DATA PROVIDED
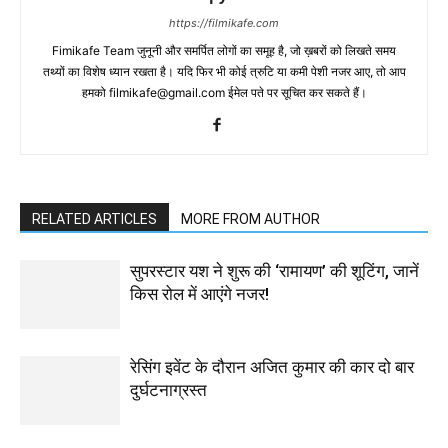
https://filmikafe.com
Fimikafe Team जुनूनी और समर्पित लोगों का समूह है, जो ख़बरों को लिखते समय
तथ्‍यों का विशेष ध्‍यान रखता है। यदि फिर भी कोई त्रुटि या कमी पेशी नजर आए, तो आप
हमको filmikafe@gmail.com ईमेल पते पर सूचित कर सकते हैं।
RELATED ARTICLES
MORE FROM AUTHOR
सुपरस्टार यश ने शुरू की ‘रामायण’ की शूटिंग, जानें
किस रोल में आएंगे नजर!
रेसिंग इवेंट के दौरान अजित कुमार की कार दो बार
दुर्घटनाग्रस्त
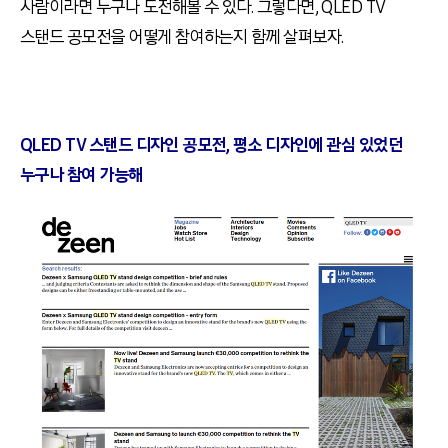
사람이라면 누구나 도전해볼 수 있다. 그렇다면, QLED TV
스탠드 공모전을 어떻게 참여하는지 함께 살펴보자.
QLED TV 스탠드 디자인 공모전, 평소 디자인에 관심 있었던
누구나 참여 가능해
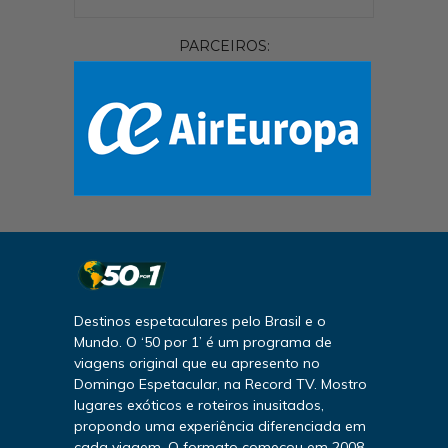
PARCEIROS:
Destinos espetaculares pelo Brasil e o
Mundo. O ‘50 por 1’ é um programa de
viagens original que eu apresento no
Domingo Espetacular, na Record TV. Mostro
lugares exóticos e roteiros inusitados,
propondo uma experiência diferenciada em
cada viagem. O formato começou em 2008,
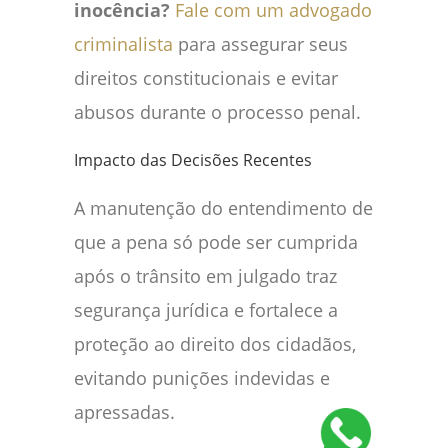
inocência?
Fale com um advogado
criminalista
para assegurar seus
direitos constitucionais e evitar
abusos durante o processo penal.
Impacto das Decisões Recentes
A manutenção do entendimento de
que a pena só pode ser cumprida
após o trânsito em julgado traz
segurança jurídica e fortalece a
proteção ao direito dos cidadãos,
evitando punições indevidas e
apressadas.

==

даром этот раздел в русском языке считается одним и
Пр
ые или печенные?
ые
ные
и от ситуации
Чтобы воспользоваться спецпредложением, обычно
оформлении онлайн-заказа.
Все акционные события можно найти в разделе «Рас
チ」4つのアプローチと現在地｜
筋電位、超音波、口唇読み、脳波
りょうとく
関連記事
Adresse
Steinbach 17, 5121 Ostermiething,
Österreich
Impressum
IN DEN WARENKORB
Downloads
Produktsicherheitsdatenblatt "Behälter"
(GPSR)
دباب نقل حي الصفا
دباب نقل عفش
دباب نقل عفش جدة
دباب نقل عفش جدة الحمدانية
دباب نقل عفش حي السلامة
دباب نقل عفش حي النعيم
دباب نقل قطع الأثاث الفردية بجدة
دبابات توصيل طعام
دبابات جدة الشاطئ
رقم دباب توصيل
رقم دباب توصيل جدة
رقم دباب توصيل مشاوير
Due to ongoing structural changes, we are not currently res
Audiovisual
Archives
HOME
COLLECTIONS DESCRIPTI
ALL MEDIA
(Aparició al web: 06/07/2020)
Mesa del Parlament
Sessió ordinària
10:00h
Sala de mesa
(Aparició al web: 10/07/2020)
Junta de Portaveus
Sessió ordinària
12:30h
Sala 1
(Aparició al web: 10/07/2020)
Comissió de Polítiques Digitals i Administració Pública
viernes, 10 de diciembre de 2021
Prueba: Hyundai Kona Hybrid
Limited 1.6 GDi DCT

==

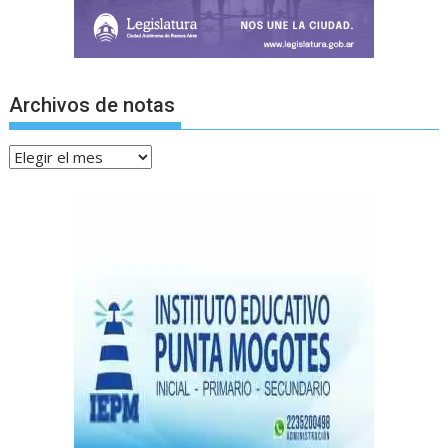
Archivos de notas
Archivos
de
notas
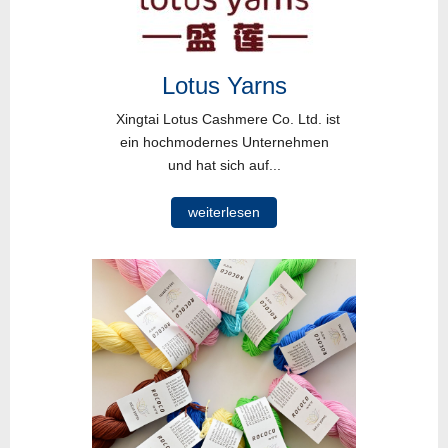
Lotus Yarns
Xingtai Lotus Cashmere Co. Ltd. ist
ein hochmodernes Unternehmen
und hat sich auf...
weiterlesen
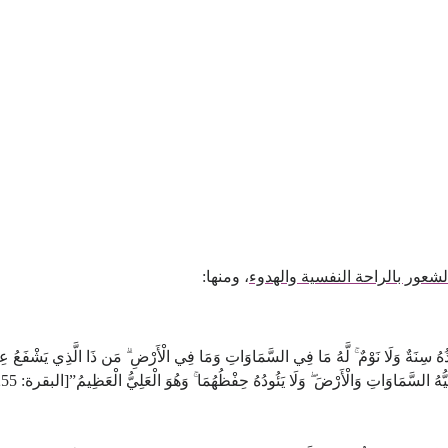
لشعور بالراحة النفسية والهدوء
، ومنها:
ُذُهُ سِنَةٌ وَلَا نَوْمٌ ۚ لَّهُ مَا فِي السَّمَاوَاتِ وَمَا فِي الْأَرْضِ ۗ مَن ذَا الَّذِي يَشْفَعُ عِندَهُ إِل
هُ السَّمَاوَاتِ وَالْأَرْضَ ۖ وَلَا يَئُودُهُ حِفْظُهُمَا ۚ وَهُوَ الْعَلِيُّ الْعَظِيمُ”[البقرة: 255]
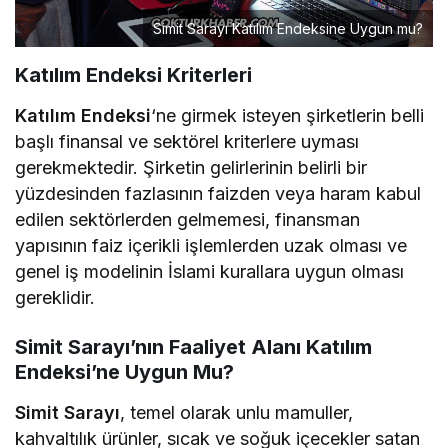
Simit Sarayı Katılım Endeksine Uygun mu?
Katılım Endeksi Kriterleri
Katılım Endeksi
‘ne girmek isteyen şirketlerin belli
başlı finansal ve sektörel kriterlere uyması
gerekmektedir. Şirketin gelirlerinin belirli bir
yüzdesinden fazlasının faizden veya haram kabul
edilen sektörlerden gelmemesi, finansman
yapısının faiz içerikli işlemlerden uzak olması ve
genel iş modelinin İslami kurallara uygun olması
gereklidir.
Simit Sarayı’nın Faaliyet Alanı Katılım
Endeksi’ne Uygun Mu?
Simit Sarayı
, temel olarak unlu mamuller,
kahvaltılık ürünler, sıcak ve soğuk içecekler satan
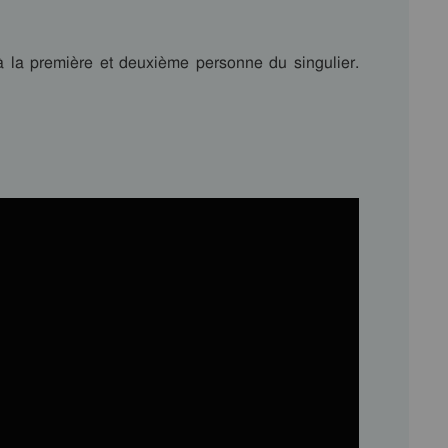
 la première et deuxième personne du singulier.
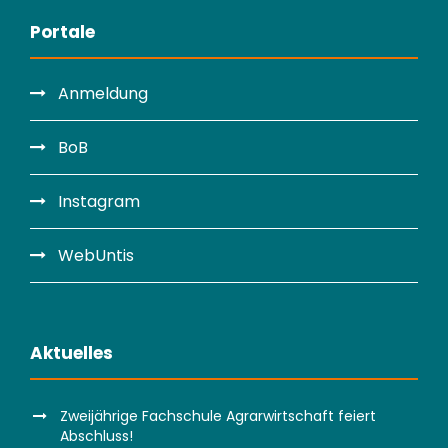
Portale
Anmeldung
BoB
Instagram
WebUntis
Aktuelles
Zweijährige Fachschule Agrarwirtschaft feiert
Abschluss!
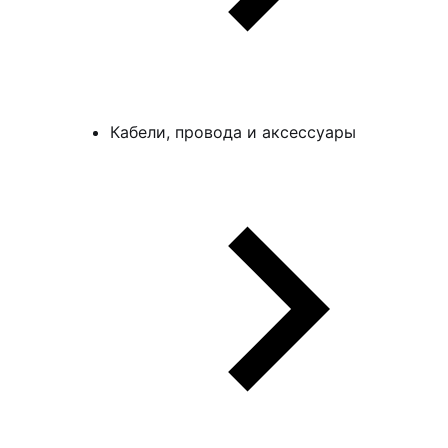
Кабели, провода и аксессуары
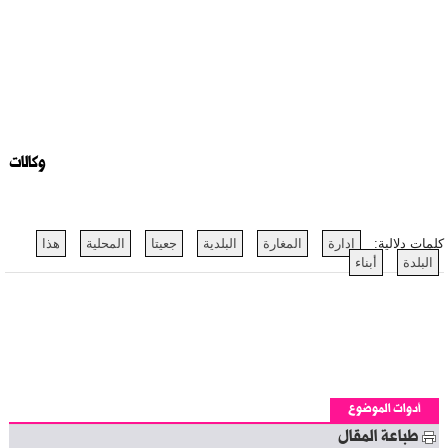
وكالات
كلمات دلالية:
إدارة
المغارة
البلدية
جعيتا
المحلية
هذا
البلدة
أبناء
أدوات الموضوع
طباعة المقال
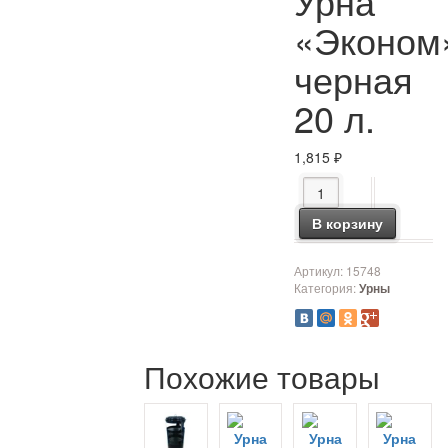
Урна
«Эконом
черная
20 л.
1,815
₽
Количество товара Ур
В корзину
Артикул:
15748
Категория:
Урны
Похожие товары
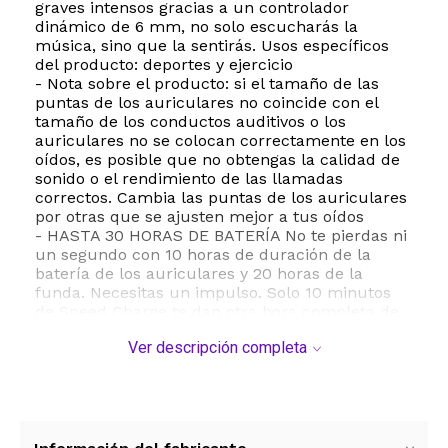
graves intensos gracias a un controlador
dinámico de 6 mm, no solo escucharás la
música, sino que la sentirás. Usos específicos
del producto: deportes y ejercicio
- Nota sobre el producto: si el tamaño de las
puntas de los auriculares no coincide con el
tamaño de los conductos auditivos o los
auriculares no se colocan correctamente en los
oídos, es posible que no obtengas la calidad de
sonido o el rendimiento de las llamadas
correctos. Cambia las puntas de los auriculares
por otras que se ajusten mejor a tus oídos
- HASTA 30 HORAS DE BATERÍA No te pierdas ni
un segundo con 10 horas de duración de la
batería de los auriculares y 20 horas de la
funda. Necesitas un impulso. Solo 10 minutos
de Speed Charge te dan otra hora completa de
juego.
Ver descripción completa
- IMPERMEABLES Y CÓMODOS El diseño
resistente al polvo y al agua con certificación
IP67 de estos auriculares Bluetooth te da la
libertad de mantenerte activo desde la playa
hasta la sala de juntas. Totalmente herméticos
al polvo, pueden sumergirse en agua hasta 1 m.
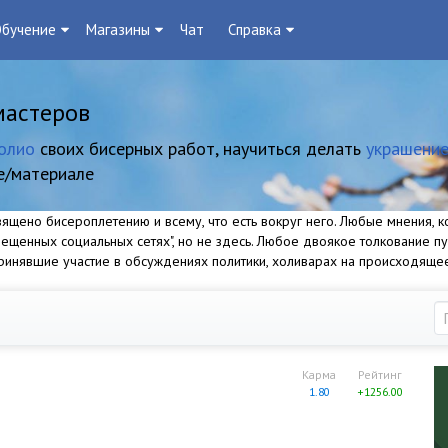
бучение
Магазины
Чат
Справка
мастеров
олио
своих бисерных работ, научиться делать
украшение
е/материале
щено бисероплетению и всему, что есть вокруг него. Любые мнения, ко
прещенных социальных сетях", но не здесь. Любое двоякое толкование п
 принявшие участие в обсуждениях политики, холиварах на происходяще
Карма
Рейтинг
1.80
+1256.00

ACTION ITEM
Filter the entries down to the lines containing "producto". Copy each of those lines.

RESULT OF THIS TASK
del producto: deportes y ejercicio
- Nota sobre el producto: si el tamaño de las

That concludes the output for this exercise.